Rozpoczęła się walka. Ignorując wszystko dookoła najemnicy rzucili się na Gwen równocześnie. Gwardzistka prędko została zepchnięta do defensywy, nie będąc w stanie poradzić sobie z naporem wrogich sił. Poczuła jak ostrze miecza przeszywa jej bok, z którego zaczęła cieknąć krew. Nie mogła jednak ubolewać nad tym zbyt długo, gdyż musiała bronić się przed kolejnymi atakami. Byłaby bez szans, gdyby nie wsparcie w postaci psa bojowego i topornika.

Zwierzę znalazło wreszcie dogodną okazję, by skoczyć na przysadzistego najemnika. Kły z pewnością rozdarły by krtań swojej ofiary, gdyby ten nie zasłonił się w porę ręką. Jednak nawet utwardzany, skórzany pancerz nie mógł się mierzyć z morderczą siłą, z jaką pies wgryzł się w jego ramię. Najemnik krzyknął… Tak samo jak jego towarzysz, który nie był w stanie radzić sobie z naporem ataków topornika. Gauthier śmiał się, raz po raz machając swoim toporem.

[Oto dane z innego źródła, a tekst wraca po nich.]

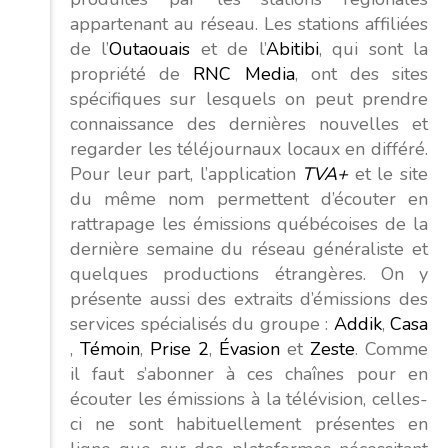
appartenant au réseau. Les stations affiliées
de l’
Outaouais
et de l’
Abitibi
, qui sont la
propriété de
RNC Media
, ont des sites
spécifiques sur lesquels on peut prendre
connaissance des dernières nouvelles et
regarder les téléjournaux locaux en différé.
Pour leur part, l’application
TVA+
et le site
du même nom permettent d’écouter en
rattrapage les émissions québécoises de la
dernière semaine du réseau généraliste et
quelques productions étrangères. On y
présente aussi des extraits d’émissions des
services spécialisés du groupe :
Addik
,
Casa
,
Témoin
,
Prise 2
,
Évasion
et
Zeste
. Comme
il faut s’abonner à ces chaînes pour en
écouter les émissions à la télévision, celles-
ci ne sont habituellement présentes en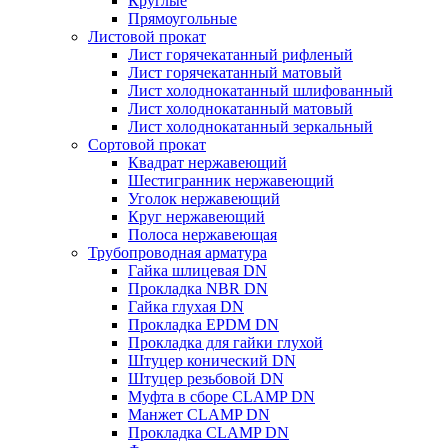
Круглые
Прямоугольные
Листовой прокат
Лист горячекатанный рифленый
Лист горячекатанный матовый
Лист холоднокатанный шлифованный
Лист холоднокатанный матовый
Лист холоднокатанный зеркальный
Сортовой прокат
Квадрат нержавеющий
Шестигранник нержавеющий
Уголок нержавеющий
Круг нержавеющий
Полоса нержавеющая
Трубопроводная арматура
Гайка шлицевая DN
Прокладка NBR DN
Гайка глухая DN
Прокладка EPDM DN
Прокладка для гайки глухой
Штуцер конический DN
Штуцер резьбовой DN
Муфта в сборе CLAMP DN
Манжет CLAMP DN
Прокладка CLAMP DN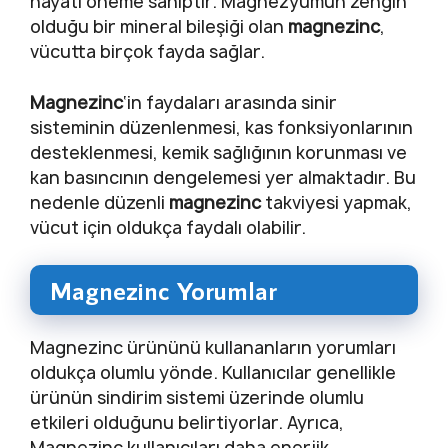
hayati öneme sahiptir. Magnezyumun zengin
olduğu bir mineral bileşiği olan
magnezinc
,
vücutta birçok fayda sağlar.
Magnezinc
‘in faydaları arasında sinir
sisteminin düzenlenmesi, kas fonksiyonlarının
desteklenmesi, kemik sağlığının korunması ve
kan basıncının dengelemesi yer almaktadır. Bu
nedenle düzenli
magnezinc
takviyesi yapmak,
vücut için oldukça faydalı olabilir.
Magnezinc Yorumlar
Magnezinc ürününü kullananların yorumları
oldukça olumlu yönde. Kullanıcılar genellikle
ürünün sindirim sistemi üzerinde olumlu
etkileri olduğunu belirtiyorlar. Ayrıca,
Magnezinc kullanıcıları daha enerjik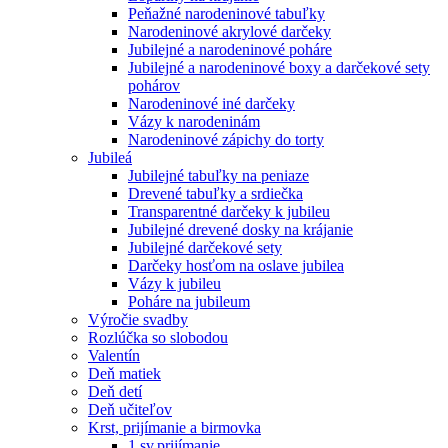
Peňažné narodeninové tabuľky
Narodeninové akrylové darčeky
Jubilejné a narodeninové poháre
Jubilejné a narodeninové boxy a darčekové sety
pohárov
Narodeninové iné darčeky
Vázy k narodeninám
Narodeninové zápichy do torty
Jubileá
Jubilejné tabuľky na peniaze
Drevené tabuľky a srdiečka
Transparentné darčeky k jubileu
Jubilejné drevené dosky na krájanie
Jubilejné darčekové sety
Darčeky hosťom na oslave jubilea
Vázy k jubileu
Poháre na jubileum
Výročie svadby
Rozlúčka so slobodou
Valentín
Deň matiek
Deň detí
Deň učiteľov
Krst, prijímanie a birmovka
1.sv.prijímanie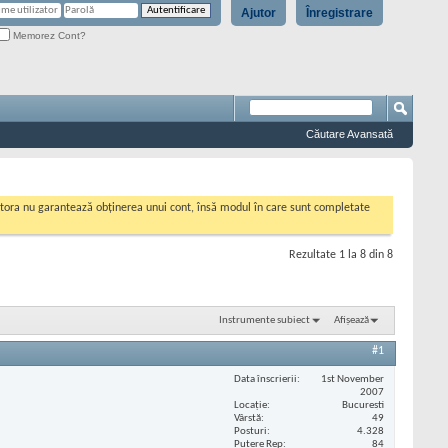
Ajutor
Înregistrare
Memorez Cont?
Căutare Avansată
cestora nu garantează obținerea unui cont, însă modul în care sunt completate
Rezultate 1 la 8 din 8
Instrumente subiect
Afișează
#1
Data înscrierii
1st November
2007
Locaţie
Bucuresti
Vârstă
49
Posturi
4.328
Putere Rep
84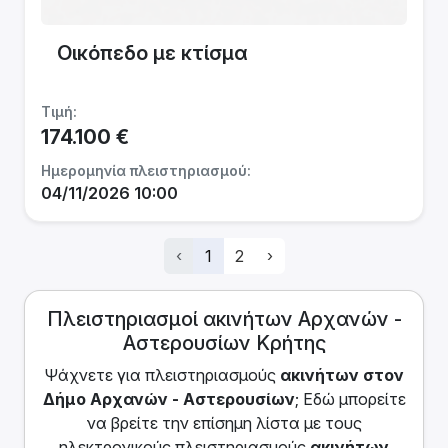
Οικόπεδο με κτίσμα
Τιμή:
174.100 €
Ημερομηνία πλειστηριασμού:
04/11/2026 10:00
‹
1
2
›
Πλειστηριασμοί ακινήτων Αρχανών -
Αστερουσίων Κρήτης
Ψάχνετε για πλειστηριασμoύς
ακινήτων
στον
Δήμο Αρχανών - Αστερουσίων
; Εδώ μπορείτε
να βρείτε την επίσημη λίστα με τους
ηλεκτρονικούς πλειστηριασμούς
ακινήτων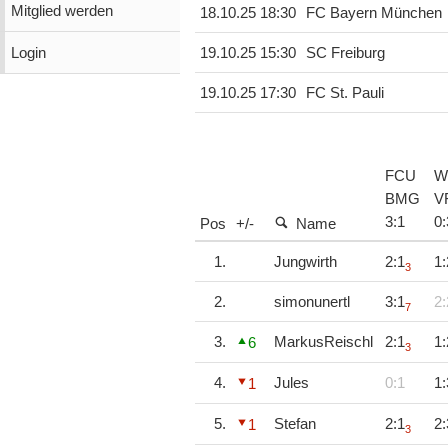
Mitglied werden
18.10.25 18:30
FC Bayern München
Login
19.10.25 15:30
SC Freiburg
19.10.25 17:30
FC St. Pauli
FCU
W
BMG
V
3
:
1
0
:
Pos
+/-
Name
1.
Jungwirth
2:1
1:
3
2.
simonunertl
3:1
2:
7
3.
MarkusReischl
2:1
1:
6
3
4.
Jules
0:1
1:
1
5.
Stefan
2:1
2:
1
3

Każdy skupił się na swoim przeciwniku, dzięki czemu Gwendolen w końcu mogła przejść do ofensywy. Nieprzerwanie napierała na swojego wroga, nie dając mu najmniejszej okazji do kontr ataku. Gwardzistka poczuła, że teraz nadeszła szansa dla niej… I wtedy niespodziewanie usłyszała rozpaczliwe zawodzenia swojego psa. Z przerażeniem dostrzegła swojego pupila leżącego nieruchomo na ziemi, ze sterczącym w boku mieczem przysadzistego najemnika.

Przez troskę o swoje zwierzę, wojowniczka na krótki moment odwróciła swoje spojrzenie od najemnika. Prędko zrozumiała swój błąd, jednak było już za późno. Nagle wszystko dookoła spowite zostało w mroku.